I wasn’t a particularly nervous child. I just never seemed to fit in.
I’m not telling you this because I want your sympathy either. I’m telling you because this is the first step on a journey to understand how Tàijíquán changed my life.
I know that most kids are socially awkward, but I was particularly so. I was not athletic. I liked science, but was poor in math because of undiagnosed dyslexia—which meant I wasn’t good in math or science either. I was good at art, but that’s not enough to make you popular, so I was quite the target for being made fun of by my classmates. I was put down by my teachers, and had very few friends.
To complicate matters in 5th grade I began—along with the rest of my family—suffering from Chronic Fatigue Syndrome (CFS). At the time, very little was known about CFS, and so the school administration and teachers were skeptical to say the least. They said that my brother, sister, and me were faking it. My parents fought tooth and nail against that accusation, even hiring a lawyer and threatening legal action. At that point the school district came back with the statement that we were suffering from a psychosomatic illness and that we needed to be treated by psychiatrists.
My parents took my brother, sister, and me to a psychiatrist who sent the school a written affidavit attesting to the fact that we were, in fact, truly sick and needed medical care, not a school district full of administrators without a medical degree trying to give us a diagnosis.
The school’s response to this was that my siblings and I were kicked out. We were told that since we were sick and nobody knew what was wrong with us, we were a risk to the other students and could not attend.
From the middle of 5th grade to the beginning of 8th, we were home schooled. I missed out on a lot of socialization because of that, and became even more awkward. By high school, my sense of isolation, depression about how poorly I fit in was so bad that every morning before school I had an anxiety attack.
Because nothing in my life was normal, I had no way of measuring what was right and what wasn’t. I aware enough to realize that anxiety attacks might be a medical condition. Since I didn’t realize my experience wasn’t normal, I said nothing and suffered in silence.

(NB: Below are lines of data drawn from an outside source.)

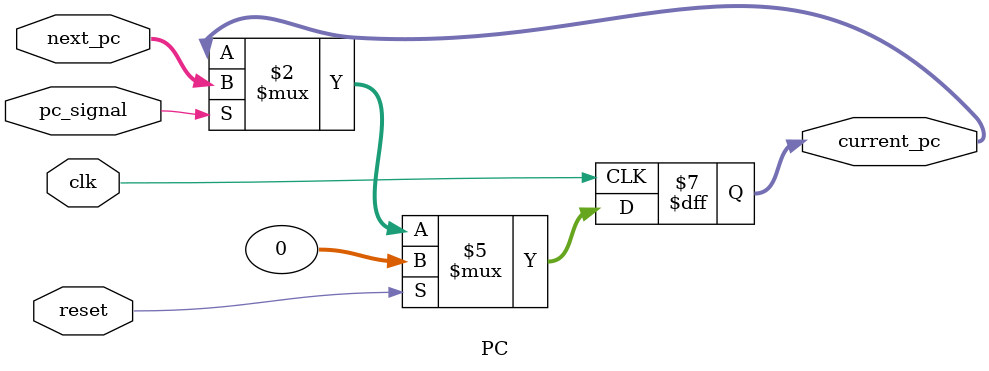
<source format=v>
module PC(input reset,
          input clk,
          input [31:0] next_pc,
          input pc_signal,
          output reg [31:0] current_pc);

    always @(posedge clk) begin
        if (reset) begin
            current_pc <= 0;
        end
        else begin
            if (pc_signal) begin
                current_pc <= next_pc;
            end
        end
    end

endmodule

</source>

By the time I was ready for college, my CFS was in remission, and I was feeling pretty good. I also reconnected with something I truly enjoyed before I became sick: martial arts. Before being isolated from my fellow students, my mother put me in several summer programs involving a local Taekwondo school.
I enjoyed learning to kick and punch, and I didn’t even mind the calisthenics, but felt that what I was learning was spiritually bereft. During that time, all the martial arts movies were filled with a spiritual, quasi-religious tone that never entered the stuff I was learning. Instead of words of wisdom and fatherly advice, my Taekwondo teacher gave speeches about self-discipline, and hard work.
So when I wanted to reconnect with the martial arts, I felt I needed something different, and moved away from the Korean art I’d been studying and began a search for something with a more spiritual bent. After trying several other styles, but feeling like they weren’t the right fit for me, I was ready to give up. A friend of mine at the time suggested that I try Tàijí, so I looked in the phone directory and discovered the Houston Institute of Martial Arts and Medicine.
I started that week, and was immediately pleased to discover that my teacher talked about the importance of breath and the psychological and spiritual benefits of Tàijíquán. From that moment on, I was hooked.
I began my lessons with Jeff Bolt and the same week I started studying with Madam Wang Jurong as well. Within a year, my anxiety went away, my emotions became more balanced, and I felt more confident and calm. By my second year of Tàijíquán study, I was calm enough to enter my first competition. I took gold in the beginners division, and my teacher told me that next time I competed, that I’d have to do it as an advanced student.
I didn’t write this to say that Tàijí is a magical panacea that will cure everyone of every problem they’ve ever had. I’m not even saying that everyone should be doing Tàijíquán. On the contrary, I don’t think it’s for everyone. Some people don’t have a personality suited to learning things like Tàijíquán.
However, I am saying that the mindfulness training from my Tàijí practice helped me deal with anxiety that I would probably have probably needed medication to control. The breath work and spiritual benefits of my training were what I needed to help me get back on track socially, psychologically, and physically.